» **抜粋本文**:
⟨
作成するのは、Microsoft Accessで作成したデータベース「都立図書館リスト.mdb」です。このデータベースファイルのテーブル「図書館一覧」には、東京都立図書館の所在市区町村、図書館名、所在地、電話番号が格納されています。このデータを一覧表形式のレポートにします。
1. まずは、データベースファイルをプロジェクトに組み込みます。ソリューションエクスプローラーにあるフォルダ「App_Data」を右クリックして、ショートカットメニューから「追加-既存の項目」を選び、データベースファイル「都立図書館リスト.mdb」を選択します。
2. C1Reportデザイナの左ペインにある「レポートの作成」をクリックします。レポート新規作成ウィザードが起動します。
3. 「接続文字列の作成」ボタンをクリックします。「データリンクプロパティ」というダイアログが表示されます。
4. 「プロバイダー」タブをクリックし、「Microsoft Jet 4.0 OLE DB Provider」をクリックして「次へ」ボタンをクリックします。
5. 「接続」タブに移動しますので、レポートを作成したいデータベース名を選択し、「ユーザー名」を空欄にして「接続のテスト」ボタンをクリックします。接続テストに成功したら、メッセージボックスのOKボタンをクリックし、「データリンクプロパティ」ダイアログのOKボタンをクリックします。
6. 「レポート新規作成ウィザード」に戻り、「データソース」をクリックします。テーブル名が表示されるので、「図書館一覧」をクリックし「次へ」ボタンをクリックします。
7. 「利用可能なフィールド」が表示されますので、「>>」ボタンをクリックして「詳細」に移動し、「次へ」ボタンをクリックします。ここで選択したフィールドがレポートに使用されます。
8. 「レイアウト」で「表形式」をクリックし、「次へ」ボタンをクリックします。
ここでは、どのような形式のレポートにするのかを選びますが、あくまでもテンプレートを選ぶだけなので、このあとデザイナで自由にレイアウトを変えることができます。
9. レポートのスタイルを選びます。C1Reportデザイナには、組み込みのスタイルが多く用意されていますので、ここから「Concource」を選びます。組み込みスタイルを使用すると、配色やヘッダ・フッタなどの設定をすべて行ってくれますので、手軽にレポートのデザインを施すことができます。
10. 最後にレポート名を設定します。このレポート名を後でC1ReportViewerコントロールに設定することになります。ここでは、自動的にレポート名が作成されますので、このまま変更せずに「完了」ボタンをクリックします。
11. レポートのレイアウトが表示されます。Microsoft Accessのレポート作成画面とよく似ており、Accessでレポートを作成したことのある方なら、すぐに使えると思います。
「Detail」とあるペインに、データを表示するコントロールが配置されています。
リボンにある「プレビュー」をクリックすると、実際のレポート状態を確認できます。
とりあえず、ここまででレポート定義が出来上がりました。
レイアウトの修正
レポートのレイアウトは出来上がりましたが、プレビューを見るとIDと市区町村名がくっついているなど、少しレイアウトがおかしい部分がありますので修正します。
⟩
» **記録**:
⟨
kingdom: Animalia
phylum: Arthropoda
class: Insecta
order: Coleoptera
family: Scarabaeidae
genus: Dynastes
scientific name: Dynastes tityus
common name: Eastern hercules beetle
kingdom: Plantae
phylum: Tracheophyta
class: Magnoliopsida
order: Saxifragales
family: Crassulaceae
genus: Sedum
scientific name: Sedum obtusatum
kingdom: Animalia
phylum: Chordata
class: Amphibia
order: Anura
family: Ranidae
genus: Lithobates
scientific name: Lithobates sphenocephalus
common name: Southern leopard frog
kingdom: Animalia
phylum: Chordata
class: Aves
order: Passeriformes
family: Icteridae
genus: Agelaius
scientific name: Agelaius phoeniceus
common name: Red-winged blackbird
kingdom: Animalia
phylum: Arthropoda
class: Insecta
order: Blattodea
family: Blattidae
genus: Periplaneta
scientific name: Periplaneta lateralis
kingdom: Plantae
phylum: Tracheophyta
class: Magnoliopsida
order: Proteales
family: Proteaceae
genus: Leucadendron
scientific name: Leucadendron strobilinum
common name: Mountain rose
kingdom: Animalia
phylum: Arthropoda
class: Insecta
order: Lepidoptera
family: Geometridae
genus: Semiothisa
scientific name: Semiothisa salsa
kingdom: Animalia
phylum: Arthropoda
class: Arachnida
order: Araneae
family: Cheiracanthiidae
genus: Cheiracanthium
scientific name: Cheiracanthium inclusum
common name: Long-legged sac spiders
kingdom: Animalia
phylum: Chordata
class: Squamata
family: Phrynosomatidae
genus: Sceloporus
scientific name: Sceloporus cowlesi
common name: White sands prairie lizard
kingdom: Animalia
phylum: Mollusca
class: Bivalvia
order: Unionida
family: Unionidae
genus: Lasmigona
⟩
» **取り組む内容**:
a - 本文の手順8で「表形式」を選んでも、あとでレイアウトを変えられるのはなぜか。本文が示す理由を一〜三文で説明せよ。
b - 本文によると、「プロバイダー」タブではどのプロバイダーをクリックするか。
答えは本文の内容だけにもとづいて書くこと。

» **解答例**:
a - この段階で選ぶのは、あくまでもテンプレートだけだからだ。そのため、このあとデザイナで自由にレイアウトを変えることができる。

b - 「Microsoft Jet 4.0 OLE DB Provider」をクリックする。